Since finishing work with my editor, a near-constant back-and-forth between myself and the production team at Little A has started, only slowing this last week and a half with the holidays. A few notes, from one person or another:
Can the interlude datelines be unbolded?
The serif reads too purple, maybe one closer to Garamond (or just Garamond)?
The fleurons read too purple, maybe an interpunct or ellipses?
Does this font speak to pre-war or post-war?
Do these accents do the same?
What about the photo crop? The color saturation?

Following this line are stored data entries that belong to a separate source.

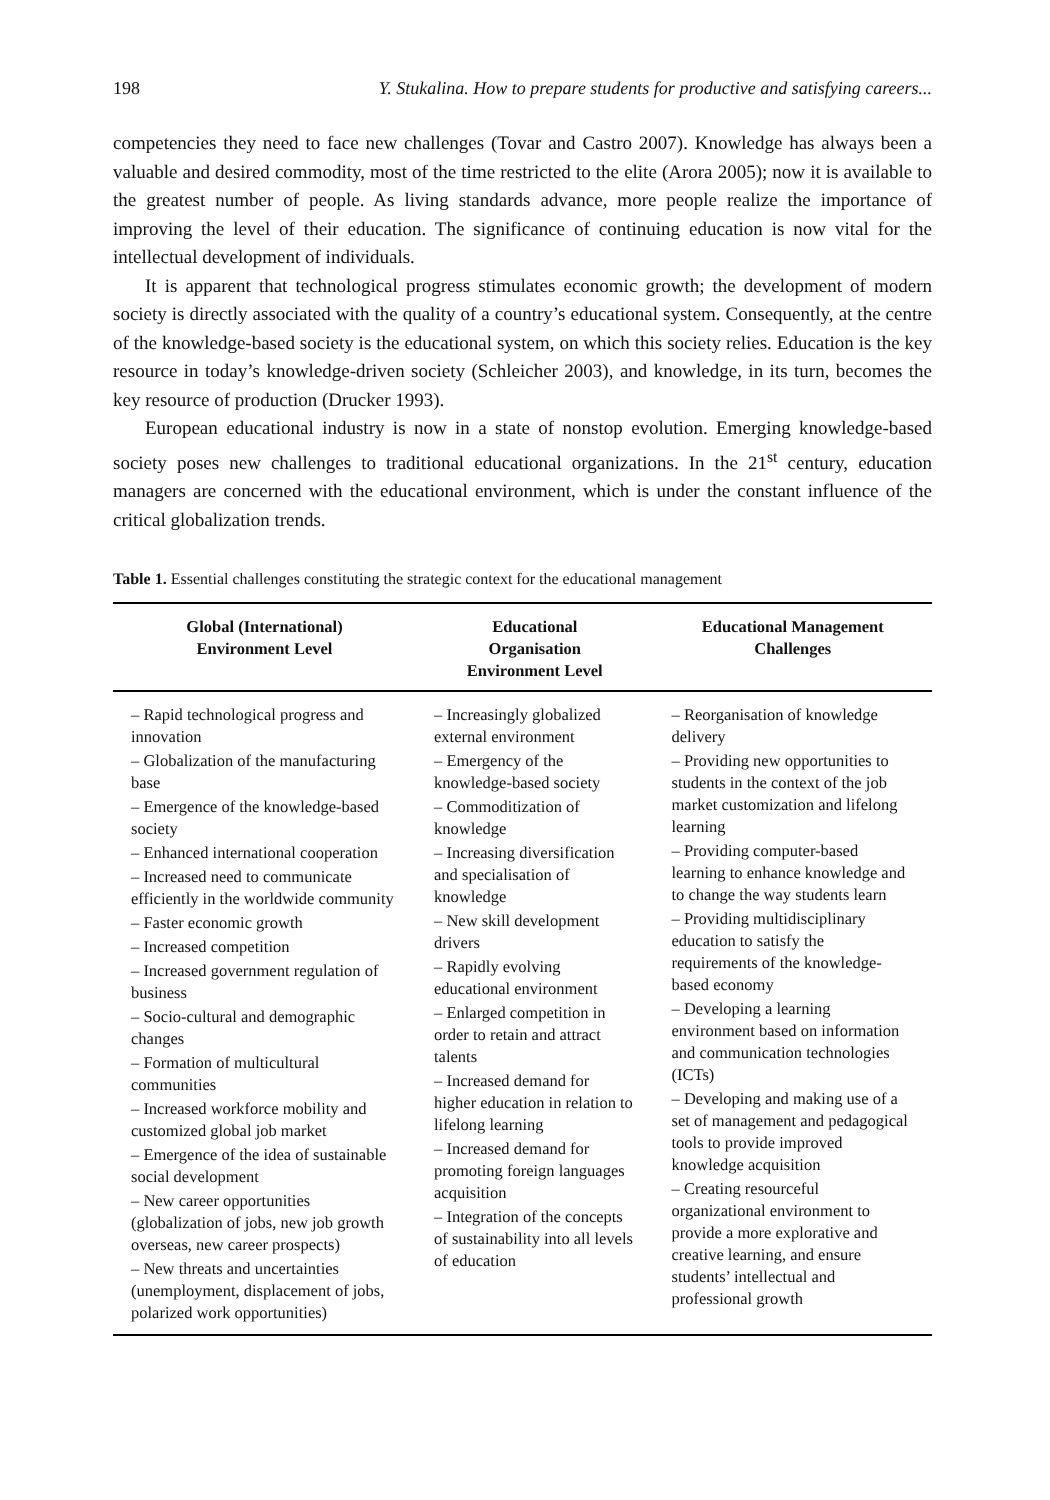198 Y. Stukalina. How to prepare students for productive and satisfying careers...
competencies they need to face new challenges (Tovar and Castro 2007). Knowledge has always been a valuable and desired commodity, most of the time restricted to the elite (Arora 2005); now it is available to the greatest number of people. As living standards advance, more people realize the importance of improving the level of their education. The significance of continuing education is now vital for the intellectual development of individuals.
It is apparent that technological progress stimulates economic growth; the development of modern society is directly associated with the quality of a country’s educational system. Consequently, at the centre of the knowledge-based society is the educational system, on which this society relies. Education is the key resource in today’s knowledge-driven society (Schleicher 2003), and knowledge, in its turn, becomes the key resource of production (Drucker 1993).
European educational industry is now in a state of nonstop evolution. Emerging knowledge-based society poses new challenges to traditional educational organizations. In the 21<sup>st</sup> century, education managers are concerned with the educational environment, which is under the constant influence of the critical globalization trends.
Table 1. Essential challenges constituting the strategic context for the educational management
| Global (International) Environment Level | Educational Organisation Environment Level | Educational Management Challenges |
| --- | --- | --- |
| – Rapid technological progress and innovation – Globalization of the manufacturing base – Emergence of the knowledge-based society – Enhanced international cooperation – Increased need to communicate efficiently in the worldwide community – Faster economic growth – Increased competition – Increased government regulation of business – Socio-cultural and demographic changes – Formation of multicultural communities – Increased workforce mobility and customized global job market – Emergence of the idea of sustainable social development – New career opportunities (globalization of jobs, new job growth overseas, new career prospects) – New threats and uncertainties (unemployment, displacement of jobs, polarized work opportunities) | – Increasingly globalized external environment – Emergency of the knowledge-based society – Commoditization of knowledge – Increasing diversification and specialisation of knowledge – New skill development drivers – Rapidly evolving educational environment – Enlarged competition in order to retain and attract talents – Increased demand for higher education in relation to lifelong learning – Increased demand for promoting foreign languages acquisition – Integration of the concepts of sustainability into all levels of education | – Reorganisation of knowledge delivery – Providing new opportunities to students in the context of the job market customization and lifelong learning – Providing computer-based learning to enhance knowledge and to change the way students learn – Providing multidisciplinary education to satisfy the requirements of the knowledge-based economy – Developing a learning environment based on information and communication technologies (ICTs) – Developing and making use of a set of management and pedagogical tools to provide improved knowledge acquisition – Creating resourceful organizational environment to provide a more explorative and creative learning, and ensure students’ intellectual and professional growth |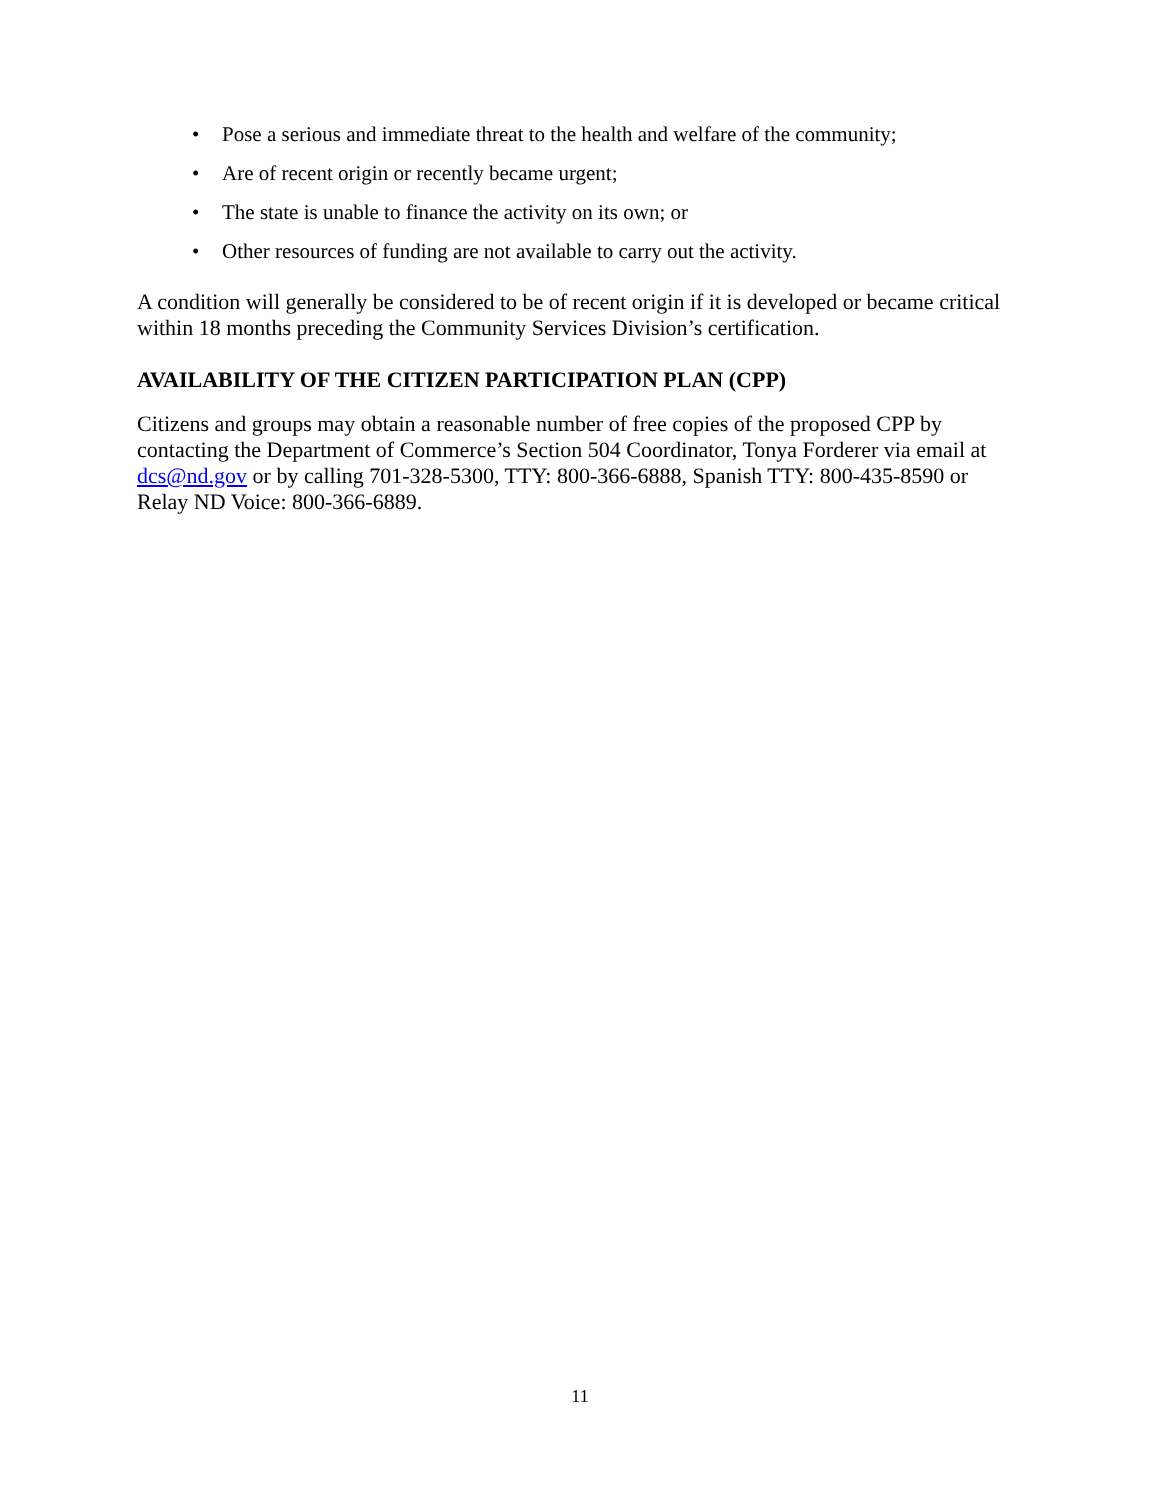• Pose a serious and immediate threat to the health and welfare of the community;
• Are of recent origin or recently became urgent;
• The state is unable to finance the activity on its own; or
• Other resources of funding are not available to carry out the activity.
A condition will generally be considered to be of recent origin if it is developed or became critical within 18 months preceding the Community Services Division’s certification.
AVAILABILITY OF THE CITIZEN PARTICIPATION PLAN (CPP)
Citizens and groups may obtain a reasonable number of free copies of the proposed CPP by contacting the Department of Commerce’s Section 504 Coordinator, Tonya Forderer via email at dcs@nd.gov or by calling 701-328-5300, TTY: 800-366-6888, Spanish TTY: 800-435-8590 or Relay ND Voice: 800-366-6889.
11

I tried reading Gass’s The Tunnel and did read the note he attached to the manuscript. A mistake, maybe. Fewer working gears with Sprinting, but I like books as objects (as well as what’s inside), so can’t help but think about how the parts add up to the whole. I recognize much of this doesn’t translate to the reader’s time with a book.
At the same time, I’ve started work on the next nonfiction project. It won’t be public until next year, if ever. It follows a few students who attend an art school in the 1940s. Whether great art is created from retreating from the world, or constantly learning about it, attending to its issues.
I’m halfway through teaching a creative writing research class at Catapult. Last week’s readings, on the accumulation of research and on synthesizing information, included Nan Shepard’s The Living Mountain, Wil S. Hylton’s NYT Magazine story on Laura Hillenbrand, and a few Svetlana Alexievich essays and lectures. Difficult questions about confronting a mass of sources (unless Robert Caro) and a drought of them.
I read John Williams’s Stoner for the first time recently. One of the few late pandemic books I’ve enjoyed. And I’m about halfway through Ruth Scurr’s John Aubrey, My Own Life and surprised just how much I’m enjoying it. I knew I was interested in the form, but the delivery is just as enjoyable.
No essays or stories in the works, but the formal launch of the book will happen soon after the new year (along with the cover, the blurbs, all those other machinations). I hope you’ll tune in for those.